### Material to process
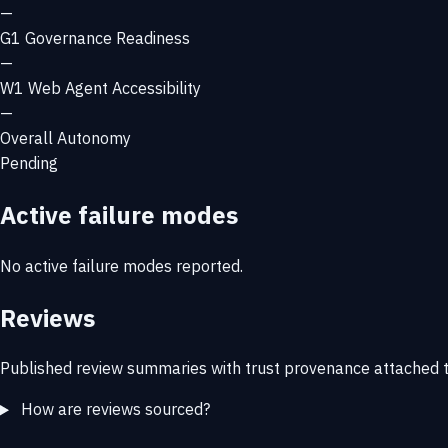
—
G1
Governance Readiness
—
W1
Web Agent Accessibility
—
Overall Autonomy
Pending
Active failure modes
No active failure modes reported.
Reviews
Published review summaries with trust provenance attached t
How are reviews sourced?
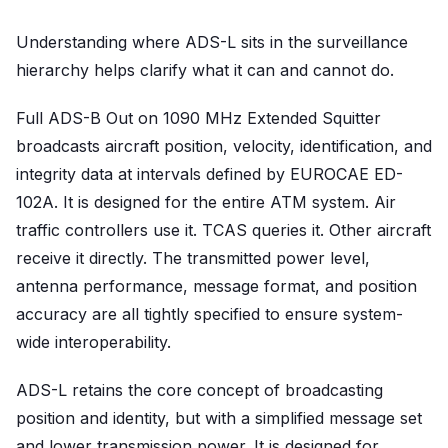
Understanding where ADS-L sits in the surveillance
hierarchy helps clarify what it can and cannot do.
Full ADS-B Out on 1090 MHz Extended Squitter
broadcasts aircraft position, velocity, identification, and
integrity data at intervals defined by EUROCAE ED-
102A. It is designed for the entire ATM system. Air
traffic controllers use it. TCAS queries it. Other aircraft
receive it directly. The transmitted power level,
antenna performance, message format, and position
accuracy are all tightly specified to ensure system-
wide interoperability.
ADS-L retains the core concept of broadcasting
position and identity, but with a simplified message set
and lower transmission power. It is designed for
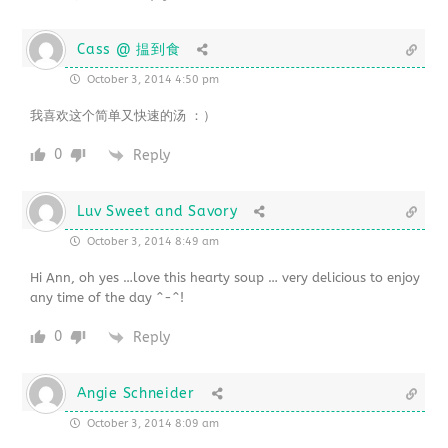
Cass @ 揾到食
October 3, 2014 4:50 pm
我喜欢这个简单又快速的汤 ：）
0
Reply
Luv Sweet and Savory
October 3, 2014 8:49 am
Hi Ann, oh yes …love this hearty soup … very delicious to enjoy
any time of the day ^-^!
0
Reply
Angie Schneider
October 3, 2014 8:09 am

--

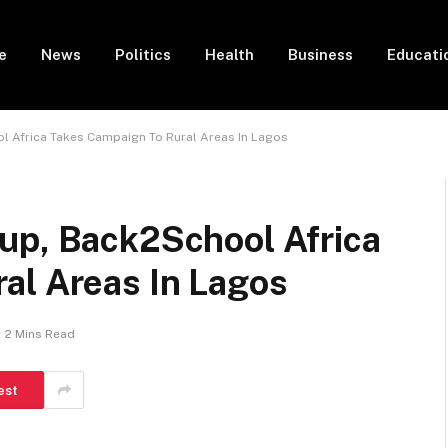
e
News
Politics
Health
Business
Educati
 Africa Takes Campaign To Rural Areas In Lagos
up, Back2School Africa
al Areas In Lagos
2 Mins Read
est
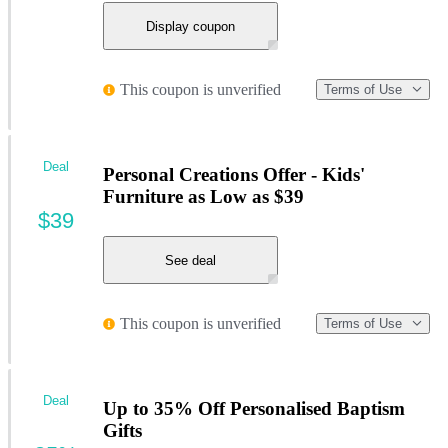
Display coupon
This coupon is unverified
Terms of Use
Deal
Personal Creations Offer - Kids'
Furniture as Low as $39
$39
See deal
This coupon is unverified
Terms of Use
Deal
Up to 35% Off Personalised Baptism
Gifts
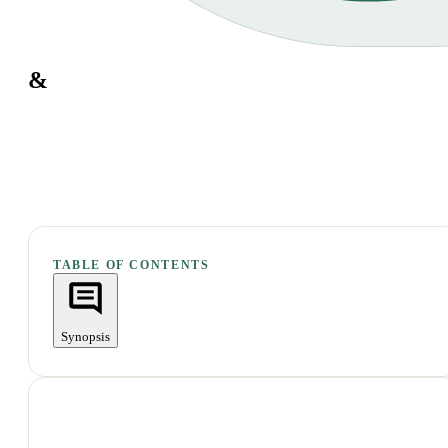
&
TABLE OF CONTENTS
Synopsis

### Exercise directions
Reply with the number of lines in the data above that contain "power", and with nothing else.

### Result below
2